Problem to work on:
Keep the pictures out of the copy and print all the entries below exactly.

Given records:

###

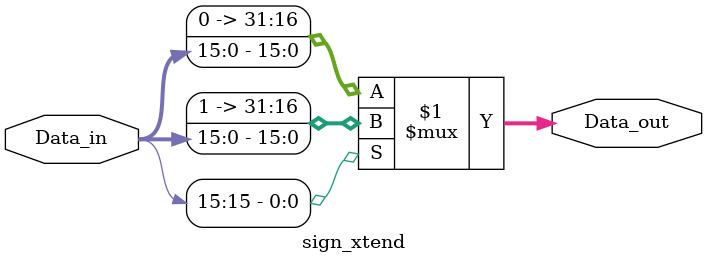
<source format=v>
module sign_xtend (
    input wire [15:0] Data_in,
    output wire [31:0] Data_out
);
    
    assign Data_out = (Data_in[15]) ? {{16{1'b1}}, Data_in} : {{16{1'b0}}, Data_in};

endmodule

</source>
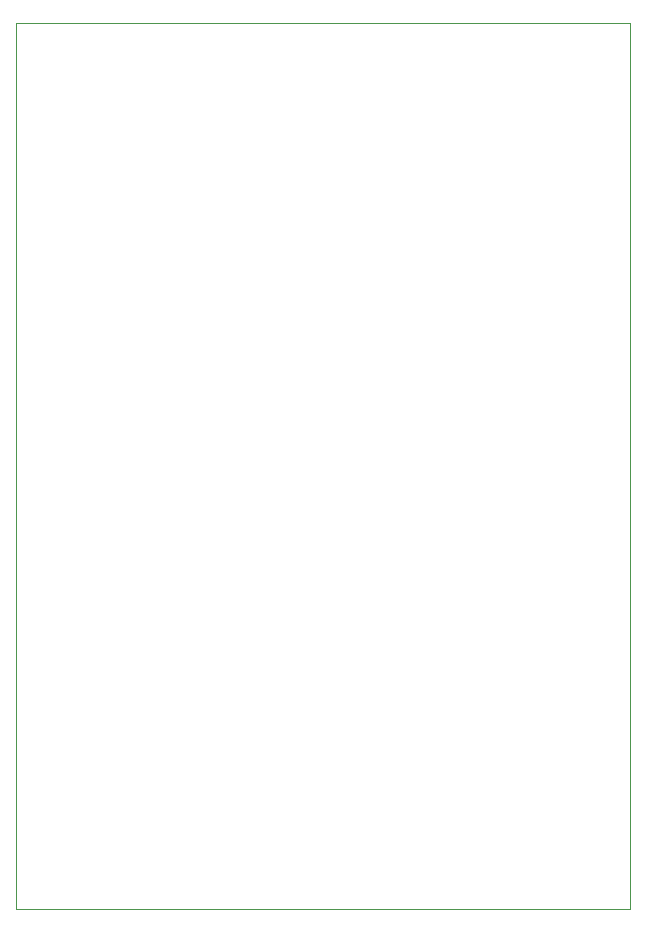
<source format=gbr>
%TF.GenerationSoftware,KiCad,Pcbnew,9.0.3*%
%TF.CreationDate,2025-07-19T15:28:30-07:00*%
%TF.ProjectId,ayushi_macropad,61797573-6869-45f6-9d61-63726f706164,rev?*%
%TF.SameCoordinates,Original*%
%TF.FileFunction,Profile,NP*%
%FSLAX46Y46*%
G04 Gerber Fmt 4.6, Leading zero omitted, Abs format (unit mm)*
G04 Created by KiCad (PCBNEW 9.0.3) date 2025-07-19 15:28:30*
%MOMM*%
%LPD*%
G01*
G04 APERTURE LIST*
%TA.AperFunction,Profile*%
%ADD10C,0.050000*%
%TD*%
G04 APERTURE END LIST*
D10*
X109000000Y-57000000D02*
X161000000Y-57000000D01*
X161000000Y-132000000D01*
X109000000Y-132000000D01*
X109000000Y-57000000D01*
M02*

</source>
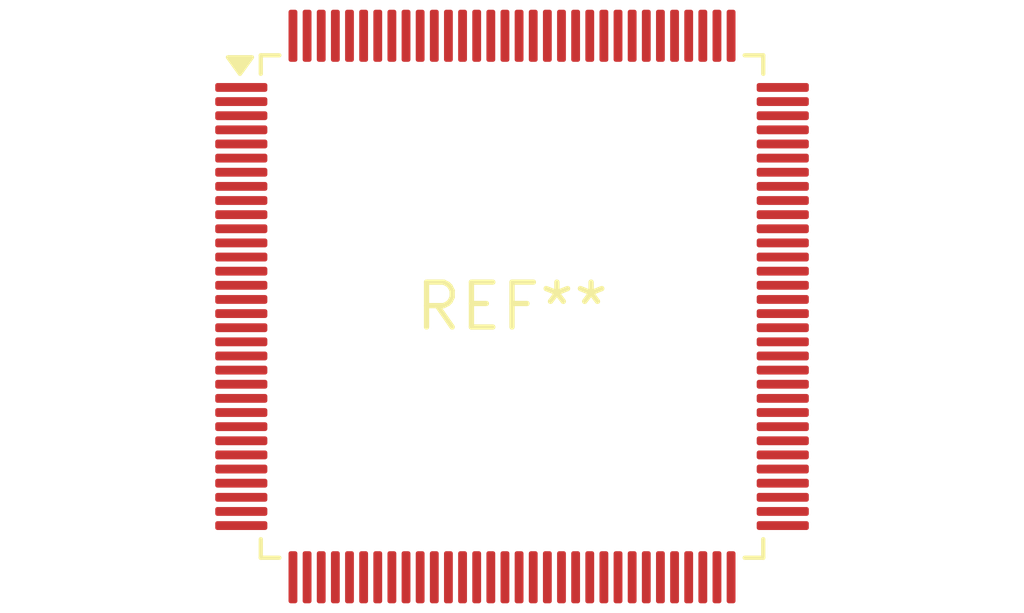
<source format=kicad_pcb>
(kicad_pcb (version 20240108) (generator pcbnew)

  (general
    (thickness 1.6)
  )

  (paper "A4")
  (layers
    (0 "F.Cu" signal)
    (31 "B.Cu" signal)
    (32 "B.Adhes" user "B.Adhesive")
    (33 "F.Adhes" user "F.Adhesive")
    (34 "B.Paste" user)
    (35 "F.Paste" user)
    (36 "B.SilkS" user "B.Silkscreen")
    (37 "F.SilkS" user "F.Silkscreen")
    (38 "B.Mask" user)
    (39 "F.Mask" user)
    (40 "Dwgs.User" user "User.Drawings")
    (41 "Cmts.User" user "User.Comments")
    (42 "Eco1.User" user "User.Eco1")
    (43 "Eco2.User" user "User.Eco2")
    (44 "Edge.Cuts" user)
    (45 "Margin" user)
    (46 "B.CrtYd" user "B.Courtyard")
    (47 "F.CrtYd" user "F.Courtyard")
    (48 "B.Fab" user)
    (49 "F.Fab" user)
    (50 "User.1" user)
    (51 "User.2" user)
    (52 "User.3" user)
    (53 "User.4" user)
    (54 "User.5" user)
    (55 "User.6" user)
    (56 "User.7" user)
    (57 "User.8" user)
    (58 "User.9" user)
  )

  (setup
    (pad_to_mask_clearance 0)
    (pcbplotparams
      (layerselection 0x00010fc_ffffffff)
      (plot_on_all_layers_selection 0x0000000_00000000)
      (disableapertmacros false)
      (usegerberextensions false)
      (usegerberattributes false)
      (usegerberadvancedattributes false)
      (creategerberjobfile false)
      (dashed_line_dash_ratio 12.000000)
      (dashed_line_gap_ratio 3.000000)
      (svgprecision 4)
      (plotframeref false)
      (viasonmask false)
      (mode 1)
      (useauxorigin false)
      (hpglpennumber 1)
      (hpglpenspeed 20)
      (hpglpendiameter 15.000000)
      (dxfpolygonmode false)
      (dxfimperialunits false)
      (dxfusepcbnewfont false)
      (psnegative false)
      (psa4output false)
      (plotreference false)
      (plotvalue false)
      (plotinvisibletext false)
      (sketchpadsonfab false)
      (subtractmaskfromsilk false)
      (outputformat 1)
      (mirror false)
      (drillshape 1)
      (scaleselection 1)
      (outputdirectory "")
    )
  )

  (net 0 "")

  (footprint "LQFP-128_14x14mm_P0.4mm" (layer "F.Cu") (at 0 0))

)

</source>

###

Your response:
<source format=v>
module sign_xtend (
    input wire [15:0] Data_in,
    output wire [31:0] Data_out
);
    
    assign Data_out = (Data_in[15]) ? {{16{1'b1}}, Data_in} : {{16{1'b0}}, Data_in};

endmodule

</source>
<source format=gbr>
%TF.GenerationSoftware,KiCad,Pcbnew,9.0.3*%
%TF.CreationDate,2025-07-19T15:28:30-07:00*%
%TF.ProjectId,ayushi_macropad,61797573-6869-45f6-9d61-63726f706164,rev?*%
%TF.SameCoordinates,Original*%
%TF.FileFunction,Profile,NP*%
%FSLAX46Y46*%
G04 Gerber Fmt 4.6, Leading zero omitted, Abs format (unit mm)*
G04 Created by KiCad (PCBNEW 9.0.3) date 2025-07-19 15:28:30*
%MOMM*%
%LPD*%
G01*
G04 APERTURE LIST*
%TA.AperFunction,Profile*%
%ADD10C,0.050000*%
%TD*%
G04 APERTURE END LIST*
D10*
X109000000Y-57000000D02*
X161000000Y-57000000D01*
X161000000Y-132000000D01*
X109000000Y-132000000D01*
X109000000Y-57000000D01*
M02*

</source>
<source format=kicad_pcb>
(kicad_pcb (version 20240108) (generator pcbnew)

  (general
    (thickness 1.6)
  )

  (paper "A4")
  (layers
    (0 "F.Cu" signal)
    (31 "B.Cu" signal)
    (32 "B.Adhes" user "B.Adhesive")
    (33 "F.Adhes" user "F.Adhesive")
    (34 "B.Paste" user)
    (35 "F.Paste" user)
    (36 "B.SilkS" user "B.Silkscreen")
    (37 "F.SilkS" user "F.Silkscreen")
    (38 "B.Mask" user)
    (39 "F.Mask" user)
    (40 "Dwgs.User" user "User.Drawings")
    (41 "Cmts.User" user "User.Comments")
    (42 "Eco1.User" user "User.Eco1")
    (43 "Eco2.User" user "User.Eco2")
    (44 "Edge.Cuts" user)
    (45 "Margin" user)
    (46 "B.CrtYd" user "B.Courtyard")
    (47 "F.CrtYd" user "F.Courtyard")
    (48 "B.Fab" user)
    (49 "F.Fab" user)
    (50 "User.1" user)
    (51 "User.2" user)
    (52 "User.3" user)
    (53 "User.4" user)
    (54 "User.5" user)
    (55 "User.6" user)
    (56 "User.7" user)
    (57 "User.8" user)
    (58 "User.9" user)
  )

  (setup
    (pad_to_mask_clearance 0)
    (pcbplotparams
      (layerselection 0x00010fc_ffffffff)
      (plot_on_all_layers_selection 0x0000000_00000000)
      (disableapertmacros false)
      (usegerberextensions false)
      (usegerberattributes false)
      (usegerberadvancedattributes false)
      (creategerberjobfile false)
      (dashed_line_dash_ratio 12.000000)
      (dashed_line_gap_ratio 3.000000)
      (svgprecision 4)
      (plotframeref false)
      (viasonmask false)
      (mode 1)
      (useauxorigin false)
      (hpglpennumber 1)
      (hpglpenspeed 20)
      (hpglpendiameter 15.000000)
      (dxfpolygonmode false)
      (dxfimperialunits false)
      (dxfusepcbnewfont false)
      (psnegative false)
      (psa4output false)
      (plotreference false)
      (plotvalue false)
      (plotinvisibletext false)
      (sketchpadsonfab false)
      (subtractmaskfromsilk false)
      (outputformat 1)
      (mirror false)
      (drillshape 1)
      (scaleselection 1)
      (outputdirectory "")
    )
  )

  (net 0 "")

  (footprint "LQFP-128_14x14mm_P0.4mm" (layer "F.Cu") (at 0 0))

)

</source>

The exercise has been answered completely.